**Exercise directions**
Check every line of the material below, and show those that contain "when".

==== Data excerpts ====

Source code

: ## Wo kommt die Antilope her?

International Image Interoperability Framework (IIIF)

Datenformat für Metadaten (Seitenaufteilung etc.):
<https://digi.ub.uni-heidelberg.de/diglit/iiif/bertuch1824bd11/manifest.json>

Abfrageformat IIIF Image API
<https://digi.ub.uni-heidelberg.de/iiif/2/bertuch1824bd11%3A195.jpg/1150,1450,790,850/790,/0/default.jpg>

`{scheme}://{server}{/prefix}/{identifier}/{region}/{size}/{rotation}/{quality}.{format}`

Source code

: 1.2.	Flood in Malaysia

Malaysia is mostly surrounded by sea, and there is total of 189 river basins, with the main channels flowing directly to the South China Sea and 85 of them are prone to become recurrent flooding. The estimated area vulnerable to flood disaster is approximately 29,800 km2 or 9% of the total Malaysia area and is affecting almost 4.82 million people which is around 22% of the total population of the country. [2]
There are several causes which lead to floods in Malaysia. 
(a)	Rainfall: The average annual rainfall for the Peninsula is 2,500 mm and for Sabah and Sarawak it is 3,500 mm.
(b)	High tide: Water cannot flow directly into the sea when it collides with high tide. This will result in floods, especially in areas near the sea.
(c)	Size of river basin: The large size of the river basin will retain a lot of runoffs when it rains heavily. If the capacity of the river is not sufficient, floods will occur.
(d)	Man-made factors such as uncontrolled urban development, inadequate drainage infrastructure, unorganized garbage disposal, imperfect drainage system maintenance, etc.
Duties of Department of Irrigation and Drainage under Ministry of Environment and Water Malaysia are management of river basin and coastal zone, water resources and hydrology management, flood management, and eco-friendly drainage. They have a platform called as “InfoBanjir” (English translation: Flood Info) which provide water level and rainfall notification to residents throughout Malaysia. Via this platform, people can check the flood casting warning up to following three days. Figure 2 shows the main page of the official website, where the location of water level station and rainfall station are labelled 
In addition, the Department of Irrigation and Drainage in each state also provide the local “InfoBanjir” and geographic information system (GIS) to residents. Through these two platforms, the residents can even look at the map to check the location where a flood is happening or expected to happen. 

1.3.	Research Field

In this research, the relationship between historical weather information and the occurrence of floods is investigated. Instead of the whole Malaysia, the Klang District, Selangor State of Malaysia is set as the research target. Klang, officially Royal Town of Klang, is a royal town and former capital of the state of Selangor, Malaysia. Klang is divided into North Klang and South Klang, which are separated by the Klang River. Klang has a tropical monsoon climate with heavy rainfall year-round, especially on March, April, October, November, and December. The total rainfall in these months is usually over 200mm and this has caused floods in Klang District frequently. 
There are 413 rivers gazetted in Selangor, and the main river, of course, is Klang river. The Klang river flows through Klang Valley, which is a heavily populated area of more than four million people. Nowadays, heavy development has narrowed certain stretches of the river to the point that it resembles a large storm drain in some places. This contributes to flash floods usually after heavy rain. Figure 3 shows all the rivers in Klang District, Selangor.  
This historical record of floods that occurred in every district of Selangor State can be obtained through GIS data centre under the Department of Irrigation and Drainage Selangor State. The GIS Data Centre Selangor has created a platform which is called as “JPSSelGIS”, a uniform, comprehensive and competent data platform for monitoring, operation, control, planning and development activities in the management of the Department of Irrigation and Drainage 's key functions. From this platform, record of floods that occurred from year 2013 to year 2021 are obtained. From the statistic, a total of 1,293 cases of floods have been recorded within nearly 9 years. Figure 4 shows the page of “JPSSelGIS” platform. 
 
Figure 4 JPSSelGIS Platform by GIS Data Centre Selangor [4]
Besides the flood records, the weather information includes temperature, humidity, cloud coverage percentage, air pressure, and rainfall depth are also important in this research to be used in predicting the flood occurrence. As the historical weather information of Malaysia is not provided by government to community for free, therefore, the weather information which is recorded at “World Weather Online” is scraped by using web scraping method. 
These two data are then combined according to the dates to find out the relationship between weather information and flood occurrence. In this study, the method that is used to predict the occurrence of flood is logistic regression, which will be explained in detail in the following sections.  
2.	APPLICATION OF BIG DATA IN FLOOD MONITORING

====

**Worked solution**
(b)	High tide: Water cannot flow directly into the sea when it collides with high tide. This will result in floods, especially in areas near the sea.
(c)	Size of river basin: The large size of the river basin will retain a lot of runoffs when it rains heavily. If the capacity of the river is not sufficient, floods will occur.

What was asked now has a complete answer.